Summit Midstream GP, LLC (the "general partner"), a Delaware limited liability company, manages our operations and activities. Summit Midstream Partners, LLC ("Summit Investments"), a Delaware limited liability company, is the ultimate owner of our general partner and has the right to appoint the entire board of directors of our general partner.  Summit Investments is controlled by Energy Capital Partners II, LLC and its parallel and co-investment funds (collectively, "Energy Capital Partners" or our "Sponsor").
In addition to its 2% general partner interest in SMLP (including the incentive distribution rights ("IDRs") in respect of SMLP), Summit Investments has direct and indirect ownership interests in our common units. As of June 30, 2016, Summit Investments beneficially owned 29,854,581 SMLP common units.
Neither SMLP nor its subsidiaries have any employees. All of the personnel that conduct our business are employed by Summit Investments, but these individuals are sometimes referred to as our employees.

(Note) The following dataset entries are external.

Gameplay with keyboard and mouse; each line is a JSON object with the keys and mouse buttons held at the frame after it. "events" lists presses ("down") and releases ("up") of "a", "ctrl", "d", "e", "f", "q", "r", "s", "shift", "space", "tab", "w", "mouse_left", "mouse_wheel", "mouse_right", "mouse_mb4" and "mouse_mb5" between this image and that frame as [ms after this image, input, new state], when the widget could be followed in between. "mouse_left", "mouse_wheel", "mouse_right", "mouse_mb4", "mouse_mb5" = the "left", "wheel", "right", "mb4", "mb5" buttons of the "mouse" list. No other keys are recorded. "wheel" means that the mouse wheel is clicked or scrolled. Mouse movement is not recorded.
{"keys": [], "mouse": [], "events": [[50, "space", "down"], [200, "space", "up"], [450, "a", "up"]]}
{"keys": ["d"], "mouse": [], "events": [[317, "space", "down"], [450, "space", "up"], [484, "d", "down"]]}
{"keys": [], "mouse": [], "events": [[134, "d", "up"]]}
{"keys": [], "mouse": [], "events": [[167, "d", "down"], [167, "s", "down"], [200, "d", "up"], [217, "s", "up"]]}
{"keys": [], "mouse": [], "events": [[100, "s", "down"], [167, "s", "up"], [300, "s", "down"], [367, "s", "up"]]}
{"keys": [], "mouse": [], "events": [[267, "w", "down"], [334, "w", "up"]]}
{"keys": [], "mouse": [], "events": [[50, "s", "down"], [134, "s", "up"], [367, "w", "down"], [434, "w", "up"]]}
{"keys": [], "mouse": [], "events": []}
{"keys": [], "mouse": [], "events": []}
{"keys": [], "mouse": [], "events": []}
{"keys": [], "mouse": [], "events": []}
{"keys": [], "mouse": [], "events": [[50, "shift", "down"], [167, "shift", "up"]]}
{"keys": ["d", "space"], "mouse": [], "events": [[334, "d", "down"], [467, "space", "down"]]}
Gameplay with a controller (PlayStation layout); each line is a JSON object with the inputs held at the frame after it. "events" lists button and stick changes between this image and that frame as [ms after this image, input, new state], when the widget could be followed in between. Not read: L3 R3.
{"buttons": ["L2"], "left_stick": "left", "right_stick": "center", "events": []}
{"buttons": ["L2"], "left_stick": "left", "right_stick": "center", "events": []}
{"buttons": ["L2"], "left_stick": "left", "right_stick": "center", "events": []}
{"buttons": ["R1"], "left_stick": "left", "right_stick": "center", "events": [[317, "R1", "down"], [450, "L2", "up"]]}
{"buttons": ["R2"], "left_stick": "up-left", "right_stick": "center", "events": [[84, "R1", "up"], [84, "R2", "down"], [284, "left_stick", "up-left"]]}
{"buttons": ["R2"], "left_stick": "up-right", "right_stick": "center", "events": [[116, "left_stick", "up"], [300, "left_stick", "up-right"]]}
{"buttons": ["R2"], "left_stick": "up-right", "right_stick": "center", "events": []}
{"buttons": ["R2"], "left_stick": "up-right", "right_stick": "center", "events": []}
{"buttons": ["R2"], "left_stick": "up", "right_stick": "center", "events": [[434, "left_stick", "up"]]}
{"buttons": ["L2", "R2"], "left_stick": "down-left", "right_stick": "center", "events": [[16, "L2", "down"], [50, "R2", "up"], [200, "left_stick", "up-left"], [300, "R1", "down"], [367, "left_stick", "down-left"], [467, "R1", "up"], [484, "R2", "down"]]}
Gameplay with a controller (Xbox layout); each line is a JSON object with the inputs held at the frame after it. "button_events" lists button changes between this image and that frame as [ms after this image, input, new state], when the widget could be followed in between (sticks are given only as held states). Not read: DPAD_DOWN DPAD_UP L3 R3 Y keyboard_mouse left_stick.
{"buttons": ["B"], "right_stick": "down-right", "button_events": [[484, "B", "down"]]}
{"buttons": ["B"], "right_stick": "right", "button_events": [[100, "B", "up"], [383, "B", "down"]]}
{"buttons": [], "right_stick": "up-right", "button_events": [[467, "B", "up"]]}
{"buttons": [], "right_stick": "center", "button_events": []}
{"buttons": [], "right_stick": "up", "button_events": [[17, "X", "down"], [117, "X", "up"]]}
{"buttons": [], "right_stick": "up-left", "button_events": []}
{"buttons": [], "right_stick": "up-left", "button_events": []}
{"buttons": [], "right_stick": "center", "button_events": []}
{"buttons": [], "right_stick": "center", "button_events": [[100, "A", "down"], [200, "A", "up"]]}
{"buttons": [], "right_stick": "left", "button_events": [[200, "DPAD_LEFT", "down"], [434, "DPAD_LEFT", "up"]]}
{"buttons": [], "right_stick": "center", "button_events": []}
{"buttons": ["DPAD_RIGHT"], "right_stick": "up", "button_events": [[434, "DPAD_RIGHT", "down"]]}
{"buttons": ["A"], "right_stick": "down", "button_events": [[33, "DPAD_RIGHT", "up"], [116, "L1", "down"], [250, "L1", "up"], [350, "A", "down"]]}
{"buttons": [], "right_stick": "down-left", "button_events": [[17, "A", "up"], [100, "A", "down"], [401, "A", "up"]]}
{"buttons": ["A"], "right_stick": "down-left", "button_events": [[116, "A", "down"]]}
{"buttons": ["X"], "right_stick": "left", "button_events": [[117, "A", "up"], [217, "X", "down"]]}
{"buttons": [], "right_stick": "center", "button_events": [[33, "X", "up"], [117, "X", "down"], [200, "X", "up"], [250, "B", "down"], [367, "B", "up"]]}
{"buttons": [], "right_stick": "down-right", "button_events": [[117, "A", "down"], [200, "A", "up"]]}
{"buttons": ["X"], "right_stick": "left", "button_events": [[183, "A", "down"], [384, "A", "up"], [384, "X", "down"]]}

On February 25, 2016, the Partnership and Summit Midstream Partners Holdings, LLC (“SMP Holdings”), a wholly owned subsidiary of Summit Investments, entered into a contribution agreement (the "Contribution Agreement") pursuant to which SMP Holdings agreed to contribute to the Partnership substantially all of its limited partner interest in Summit Midstream OpCo, LP ("OpCo"), a Delaware limited partnership that owns (i) 100% of the issued and outstanding membership interests of Summit Midstream Utica, LLC ("Summit Utica"), Meadowlark Midstream Company, LLC ("Meadowlark Midstream") and Tioga Midstream, LLC ("Tioga Midstream" and collectively with Summit Utica and Meadowlark Midstream, the "Contributed Entities"), each a limited liability company and (ii) a 40.0% ownership interest in each of Ohio Gathering Company, L.L.C. and Ohio Condensate Company, L.L.C. (collectively with OpCo and the Contributed Entities, the “2016 Drop Down Assets”)(the “2016 Drop Down”). The 2016 Drop Down closed on March 3, 2016. Subsequent to closing, SMP Holdings retained a 1.0% noncontrolling interest in OpCo, which is managed by Summit Midstream OpCo GP, LLC ("OpCo GP"), a Delaware limited liability company and a wholly owned subsidiary of Summit Holdings.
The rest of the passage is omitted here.